# Aim of the task
Show every line below where "bezpieczeństwa" can be found.
(Data for review)
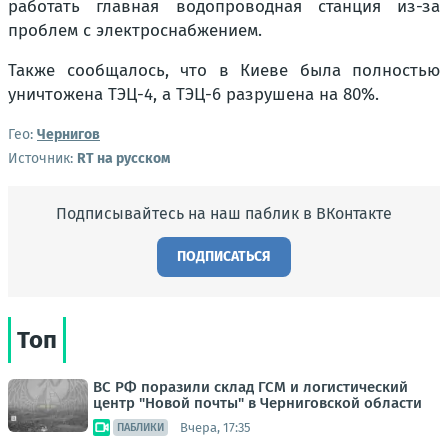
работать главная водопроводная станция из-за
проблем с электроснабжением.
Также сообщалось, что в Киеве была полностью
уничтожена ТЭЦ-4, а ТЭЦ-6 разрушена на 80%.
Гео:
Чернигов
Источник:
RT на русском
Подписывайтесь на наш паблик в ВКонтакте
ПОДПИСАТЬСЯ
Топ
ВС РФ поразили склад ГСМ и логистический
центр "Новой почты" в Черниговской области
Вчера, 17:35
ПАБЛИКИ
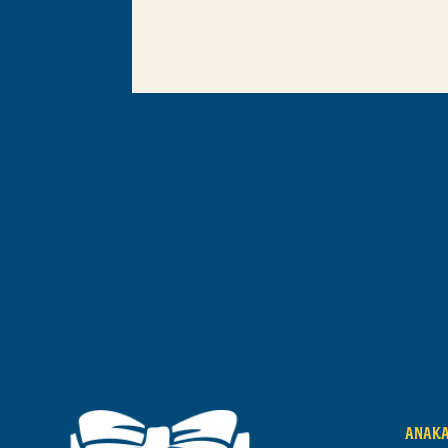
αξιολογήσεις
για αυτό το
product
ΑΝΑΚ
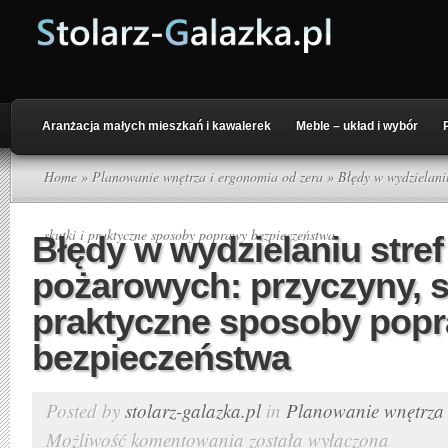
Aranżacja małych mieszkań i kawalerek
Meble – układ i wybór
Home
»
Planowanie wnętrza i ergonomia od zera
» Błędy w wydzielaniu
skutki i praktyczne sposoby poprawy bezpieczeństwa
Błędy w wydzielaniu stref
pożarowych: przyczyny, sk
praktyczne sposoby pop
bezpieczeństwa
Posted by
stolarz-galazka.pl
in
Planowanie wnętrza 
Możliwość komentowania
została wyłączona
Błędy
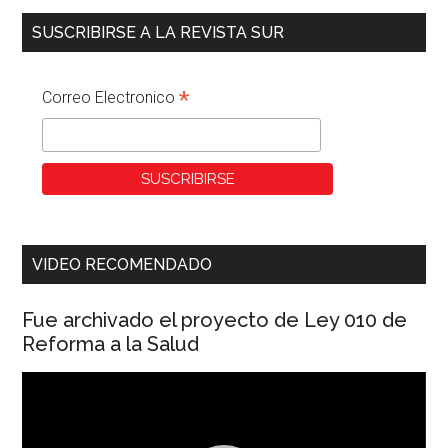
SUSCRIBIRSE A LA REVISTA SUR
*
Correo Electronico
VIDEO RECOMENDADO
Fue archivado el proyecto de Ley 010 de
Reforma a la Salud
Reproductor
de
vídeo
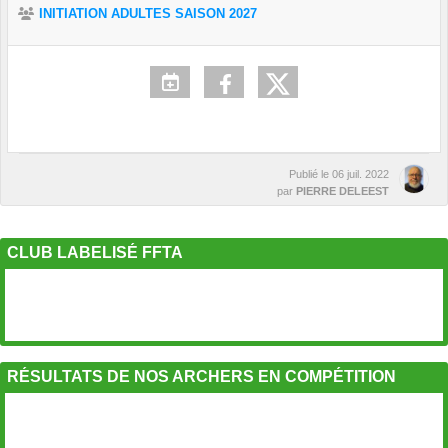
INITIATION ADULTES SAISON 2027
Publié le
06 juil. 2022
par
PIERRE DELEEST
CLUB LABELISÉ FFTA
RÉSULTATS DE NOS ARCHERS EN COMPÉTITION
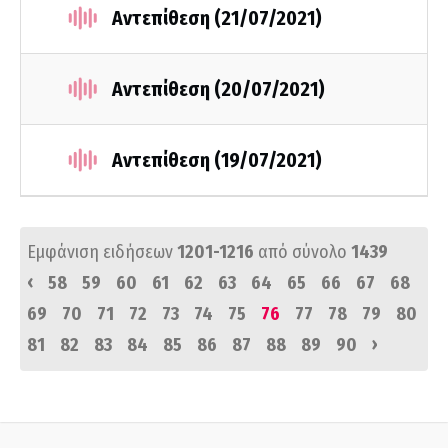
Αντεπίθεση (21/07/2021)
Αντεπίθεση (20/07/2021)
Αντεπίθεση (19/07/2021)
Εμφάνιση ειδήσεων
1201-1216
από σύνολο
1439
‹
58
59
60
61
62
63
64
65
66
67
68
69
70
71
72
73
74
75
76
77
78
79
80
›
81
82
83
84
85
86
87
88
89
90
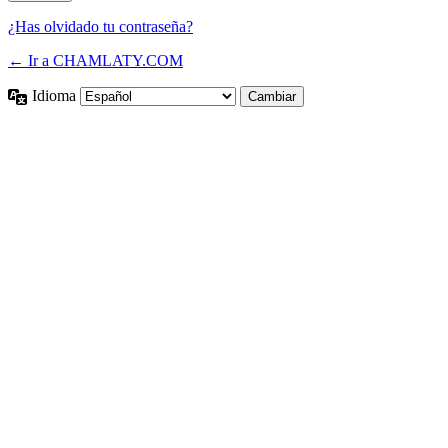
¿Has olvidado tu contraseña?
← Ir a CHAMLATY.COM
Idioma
(End Data for review)
# Answer to this problem
skutki i praktyczne sposoby poprawy bezpieczeństwa
bezpieczeństwa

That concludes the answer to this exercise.